**WORK TASK**
Please output the lines below as a JSON list of strings, one string per line, skipping blank lines and leaving out the pictures.
### INFORMATION PROVIDED
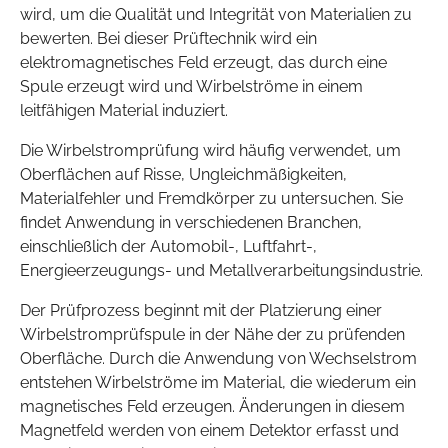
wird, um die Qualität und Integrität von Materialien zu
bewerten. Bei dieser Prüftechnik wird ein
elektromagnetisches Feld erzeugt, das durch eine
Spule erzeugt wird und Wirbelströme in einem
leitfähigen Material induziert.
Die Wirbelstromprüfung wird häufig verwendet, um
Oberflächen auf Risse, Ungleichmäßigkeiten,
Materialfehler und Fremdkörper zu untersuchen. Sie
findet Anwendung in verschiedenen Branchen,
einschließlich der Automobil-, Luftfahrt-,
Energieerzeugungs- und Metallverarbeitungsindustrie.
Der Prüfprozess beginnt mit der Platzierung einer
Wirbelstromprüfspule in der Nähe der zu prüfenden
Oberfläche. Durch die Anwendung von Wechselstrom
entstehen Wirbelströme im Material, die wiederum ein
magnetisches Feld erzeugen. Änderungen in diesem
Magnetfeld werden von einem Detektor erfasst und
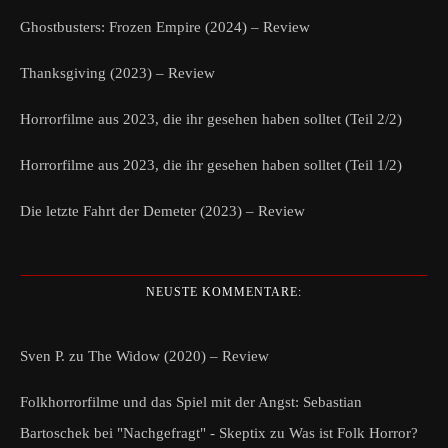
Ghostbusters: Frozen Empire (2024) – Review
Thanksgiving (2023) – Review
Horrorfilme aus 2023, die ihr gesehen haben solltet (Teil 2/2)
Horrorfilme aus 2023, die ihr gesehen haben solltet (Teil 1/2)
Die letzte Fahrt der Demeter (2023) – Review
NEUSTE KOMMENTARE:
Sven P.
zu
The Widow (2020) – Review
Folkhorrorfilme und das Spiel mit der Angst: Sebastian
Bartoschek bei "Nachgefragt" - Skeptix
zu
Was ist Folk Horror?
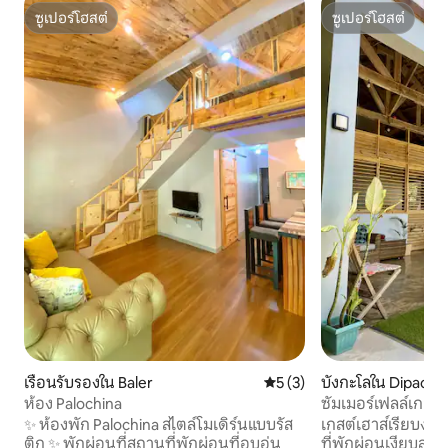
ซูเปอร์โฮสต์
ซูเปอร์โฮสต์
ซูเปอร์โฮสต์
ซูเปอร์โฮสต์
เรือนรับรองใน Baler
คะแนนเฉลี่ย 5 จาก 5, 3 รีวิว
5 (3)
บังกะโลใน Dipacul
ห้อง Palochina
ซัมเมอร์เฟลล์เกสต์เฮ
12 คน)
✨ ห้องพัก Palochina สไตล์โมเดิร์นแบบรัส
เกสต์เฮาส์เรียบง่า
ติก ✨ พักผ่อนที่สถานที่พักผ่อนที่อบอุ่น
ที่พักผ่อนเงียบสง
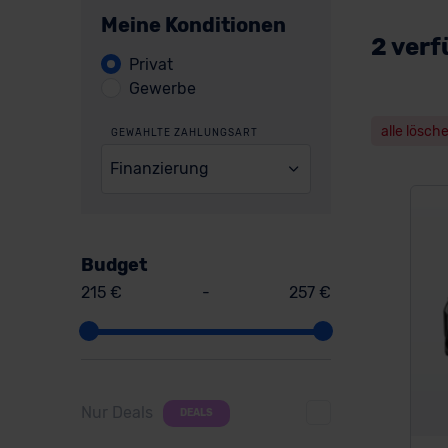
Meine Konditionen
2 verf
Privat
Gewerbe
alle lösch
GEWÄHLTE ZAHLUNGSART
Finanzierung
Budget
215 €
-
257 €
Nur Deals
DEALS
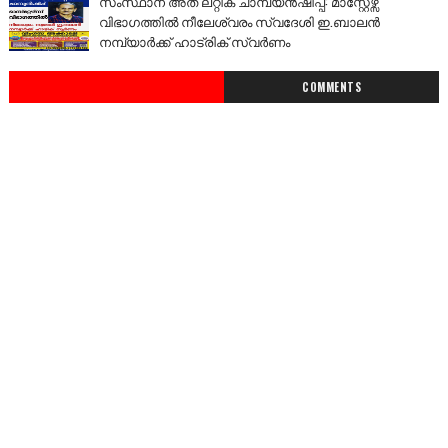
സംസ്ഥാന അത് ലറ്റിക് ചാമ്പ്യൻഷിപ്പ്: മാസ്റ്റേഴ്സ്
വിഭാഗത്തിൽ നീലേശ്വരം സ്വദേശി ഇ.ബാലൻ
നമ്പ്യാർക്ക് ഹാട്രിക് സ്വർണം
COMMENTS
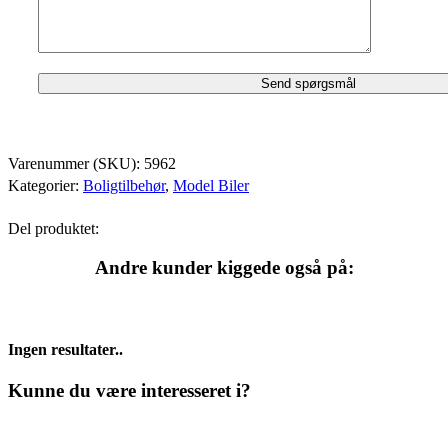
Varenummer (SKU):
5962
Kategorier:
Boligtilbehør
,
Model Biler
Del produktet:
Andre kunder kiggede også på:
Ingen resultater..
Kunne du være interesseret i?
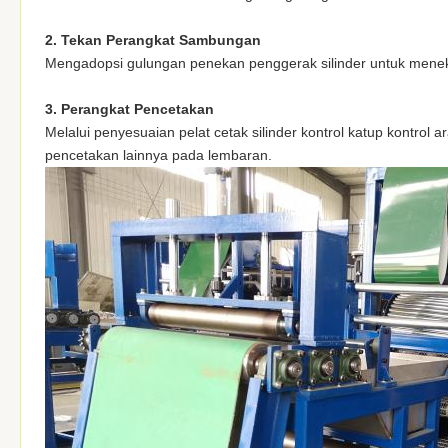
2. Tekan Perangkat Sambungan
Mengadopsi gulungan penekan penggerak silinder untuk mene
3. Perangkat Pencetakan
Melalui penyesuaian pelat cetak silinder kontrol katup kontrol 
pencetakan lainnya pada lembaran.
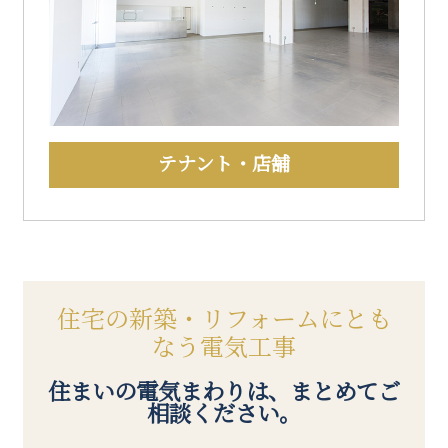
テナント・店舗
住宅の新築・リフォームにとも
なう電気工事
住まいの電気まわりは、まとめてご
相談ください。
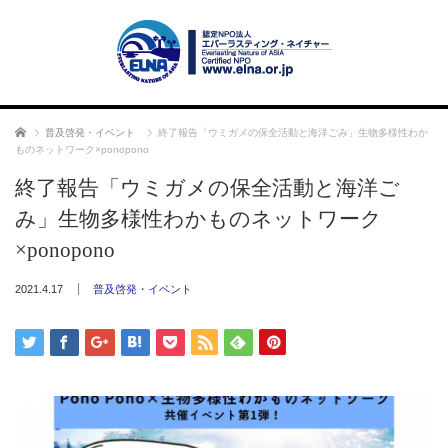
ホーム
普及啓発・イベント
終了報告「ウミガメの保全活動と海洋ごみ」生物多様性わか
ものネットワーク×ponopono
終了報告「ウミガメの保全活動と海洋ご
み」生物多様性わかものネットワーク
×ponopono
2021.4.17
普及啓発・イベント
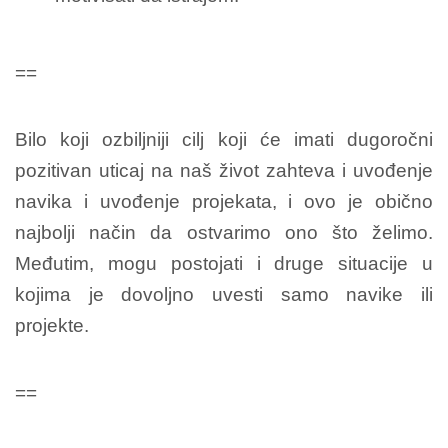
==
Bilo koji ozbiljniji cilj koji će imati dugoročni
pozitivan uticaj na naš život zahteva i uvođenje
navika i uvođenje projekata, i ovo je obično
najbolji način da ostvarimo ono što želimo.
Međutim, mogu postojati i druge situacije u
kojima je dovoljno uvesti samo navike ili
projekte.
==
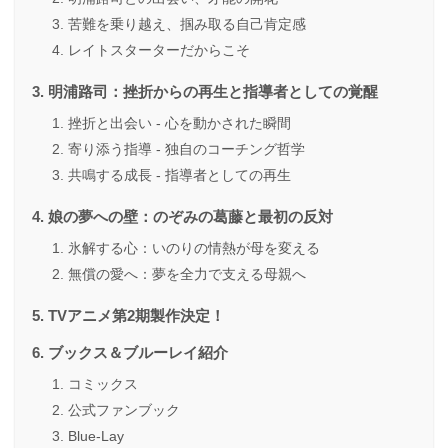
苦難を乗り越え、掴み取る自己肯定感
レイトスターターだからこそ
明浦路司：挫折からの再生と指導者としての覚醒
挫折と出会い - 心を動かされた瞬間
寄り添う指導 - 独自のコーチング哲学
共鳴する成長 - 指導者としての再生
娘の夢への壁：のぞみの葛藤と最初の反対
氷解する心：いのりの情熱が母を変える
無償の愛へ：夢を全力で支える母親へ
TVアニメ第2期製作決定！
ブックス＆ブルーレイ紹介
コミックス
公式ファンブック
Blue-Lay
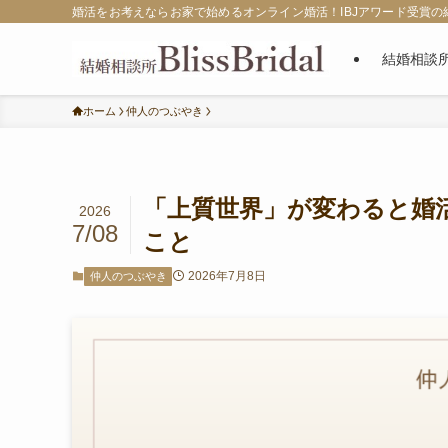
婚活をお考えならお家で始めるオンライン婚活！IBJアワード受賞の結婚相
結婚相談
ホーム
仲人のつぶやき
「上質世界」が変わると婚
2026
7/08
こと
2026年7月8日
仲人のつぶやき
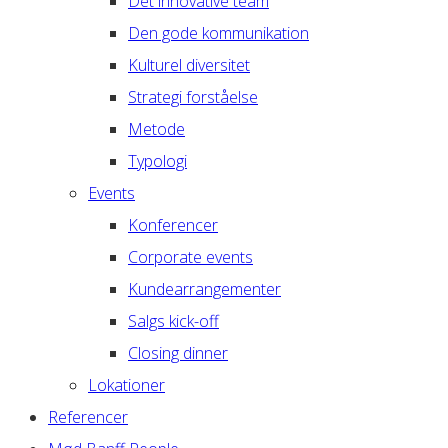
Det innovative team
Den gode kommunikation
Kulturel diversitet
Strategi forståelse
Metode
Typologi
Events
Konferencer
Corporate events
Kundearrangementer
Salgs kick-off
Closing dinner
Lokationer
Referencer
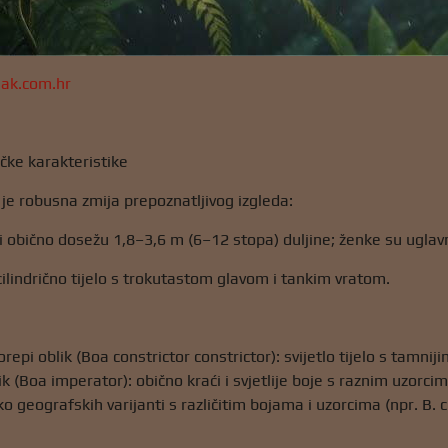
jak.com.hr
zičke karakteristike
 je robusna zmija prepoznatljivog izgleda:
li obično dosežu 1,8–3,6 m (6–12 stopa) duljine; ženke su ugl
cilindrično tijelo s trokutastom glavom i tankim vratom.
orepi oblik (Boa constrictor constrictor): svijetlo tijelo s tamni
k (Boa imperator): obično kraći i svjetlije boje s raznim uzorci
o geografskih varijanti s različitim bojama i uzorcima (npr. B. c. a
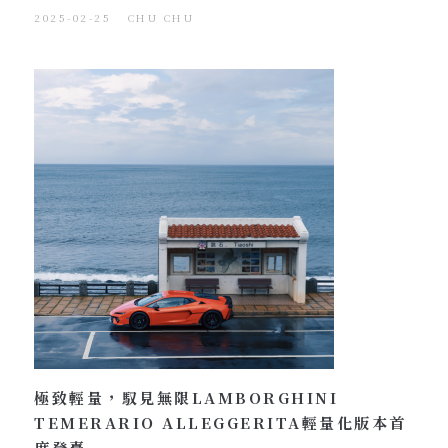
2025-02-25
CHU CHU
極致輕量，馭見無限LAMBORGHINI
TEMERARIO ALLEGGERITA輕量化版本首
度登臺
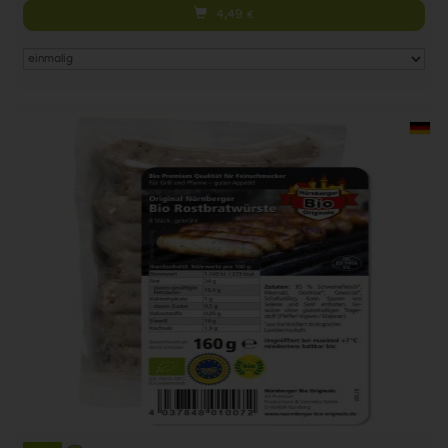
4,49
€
######
**COMPLETED TASK**
[
  "wird, um die Qualität und Integrität von Materialien zu",
  "bewerten. Bei dieser Prüftechnik wird ein",
  "elektromagnetisches Feld erzeugt, das durch eine",
  "Spule erzeugt wird und Wirbelströme in einem",
  "leitfähigen Material induziert.",
  "Die Wirbelstromprüfung wird häufig verwendet, um",
  "Oberflächen auf Risse, Ungleichmäßigkeiten,",
  "Materialfehler und Fremdkörper zu untersuchen. Sie",
  "findet Anwendung in verschiedenen Branchen,",
  "einschließlich der Automobil-, Luftfahrt-,",
  "Energieerzeugungs- und Metallverarbeitungsindustrie.",
  "Der Prüfprozess beginnt mit der Platzierung einer",
  "Wirbelstromprüfspule in der Nähe der zu prüfenden",
  "Oberfläche. Durch die Anwendung von Wechselstrom",
  "entstehen Wirbelströme im Material, die wiederum ein",
  "magnetisches Feld erzeugen. Änderungen in diesem",
  "Magnetfeld werden von einem Detektor erfasst und",
  "Ghostbusters: Frozen Empire (2024) – Review",
  "Thanksgiving (2023) – Review",
  "Horrorfilme aus 2023, die ihr gesehen haben solltet (Teil 2/2)",
  "Horrorfilme aus 2023, die ihr gesehen haben solltet (Teil 1/2)",
  "Die letzte Fahrt der Demeter (2023) – Review",
  "NEUSTE KOMMENTARE:",
  "Sven P.",
  "zu",
  "The Widow (2020) – Review",
  "Folkhorrorfilme und das Spiel mit der Angst: Sebastian",
  "Bartoschek bei \"Nachgefragt\" - Skeptix",
  "zu",
  "Was ist Folk Horror?",
  "ซูเปอร์โฮสต์",
  "ซูเปอร์โฮสต์",
  "ซูเปอร์โฮสต์",
  "ซูเปอร์โฮสต์",
  "เรือนรับรองใน Baler",
  "คะแนนเฉลี่ย 5 จาก 5, 3 รีวิว",
  "5 (3)",
  "บังกะโลใน Dipacul",
  "ห้อง Palochina",
  "ซัมเมอร์เฟลล์เกสต์เฮ",
  "12 คน)",
  "✨ ห้องพัก Palochina สไตล์โมเดิร์นแบบรัส",
  "เกสต์เฮาส์เรียบง่า",
  "ติก ✨ พักผ่อนที่สถานที่พักผ่อนที่อบอุ่น",
  "ที่พักผ่อนเงียบสง",
  "Meine Konditionen",
  "2 verf",
  "Privat",
  "Gewerbe",
  "alle lösch",
  "GEWÄHLTE ZAHLUNGSART",
  "Finanzierung",
  "Budget",
  "215 €",
  "-",
  "257 €",
  "Nur Deals",
  "DEALS",
  "സംസ്ഥാന അത് ലറ്റിക് ചാമ്പ്യൻഷിപ്പ്: മാസ്റ്റേഴ്സ്",
  "വിഭാഗത്തിൽ നീലേശ്വരം സ്വദേശി ഇ.ബാലൻ",
  "നമ്പ്യാർക്ക് ഹാട്രിക് സ്വർണം",
  "COMMENTS",
  "Varenummer (SKU):",
  "5962",
  "Kategorier:",
  "Boligtilbehør",
  ",",
  "Model Biler",
  "Del produktet:",
  "Andre kunder kiggede også på:",
  "Ingen resultater..",
  "Kunne du være interesseret i?",
  "2. Tekan Perangkat Sambungan",
  "Mengadopsi gulungan penekan penggerak silinder untuk mene",
  "3. Perangkat Pencetakan",
  "Melalui penyesuaian pelat cetak silinder kontrol katup kontrol ",
  "pencetakan lainnya pada lembaran.",
  "テナント・店舗",
  "住宅の新築・リフォームにとも",
  "なう電気工事",
  "住まいの電気まわりは、まとめてご",
  "相談ください。",
  "ホーム",
  "普及啓発・イベント",
  "終了報告「ウミガメの保全活動と海洋ごみ」生物多様性わか",
  "ものネットワーク×ponopono",
  "終了報告「ウミガメの保全活動と海洋ご",
  "み」生物多様性わかものネットワーク",
  "×ponopono",
  "2021.4.17",
  "普及啓発・イベント",
  "==",
  "Bilo koji ozbiljniji cilj koji će imati dugoročni",
  "pozitivan uticaj na naš život zahteva i uvođenje",
  "navika i uvođenje projekata, i ovo je obično",
  "najbolji način da ostvarimo ono što želimo.",
  "Međutim, mogu postojati i druge situacije u",
  "kojima je dovoljno uvesti samo navike ili",
  "projekte.",
  "==",
  "苦難を乗り越え、掴み取る自己肯定感",
  "レイトスターターだからこそ",
  "明浦路司：挫折からの再生と指導者としての覚醒",
  "挫折と出会い - 心を動かされた瞬間",
  "寄り添う指導 - 独自のコーチング哲学",
  "共鳴する成長 - 指導者としての再生",
  "娘の夢への壁：のぞみの葛藤と最初の反対",
  "氷解する心：いのりの情熱が母を変える",
  "無償の愛へ：夢を全力で支える母親へ",
  "TVアニメ第2期製作決定！",
  "ブックス＆ブルーレイ紹介",
  "コミックス",
  "公式ファンブック",
  "Blue-Lay",
  "婚活をお考えならお家で始めるオンライン婚活！IBJアワード受賞の結婚相",
  "結婚相談",
  "ホーム",
  "仲人のつぶやき",
  "「上質世界」が変わると婚",
  "2026",
  "7/08",
  "こと",
  "2026年7月8日",
  "仲人のつぶやき",
  "Det innovative team",
  "Den gode kommunikation",
  "Kulturel diversitet",
  "Strategi forståelse",
  "Metode",
  "Typologi",
  "Events",
  "Konferencer",
  "Corporate events",
  "Kundearrangementer",
  "Salgs kick-off",
  "Closing dinner",
  "Lokationer",
  "Referencer",
  "jak.com.hr",
  "zičke karakteristike",
  " je robusna zmija prepoznatljivog izgleda:",
  "li obično dosežu 1,8–3,6 m (6–12 stopa) duljine; ženke su ugl",
  "cilindrično tijelo s trokutastom glavom i tankim vratom.",
  "orepi oblik (Boa constrictor constrictor): svijetlo tijelo s tamni",
  "k (Boa imperator): obično kraći i svjetlije boje s raznim uzorci",
  "o geografskih varijanti s različitim bojama i uzorcima (npr. B. c. a",
  "2025-02-25",
  "CHU CHU",
  "極致輕量，馭見無限LAMBORGHINI",
  "TEMERARIO ALLEGGERITA輕量化版本首",
  "度登臺",
  "4,49",
  "€"
]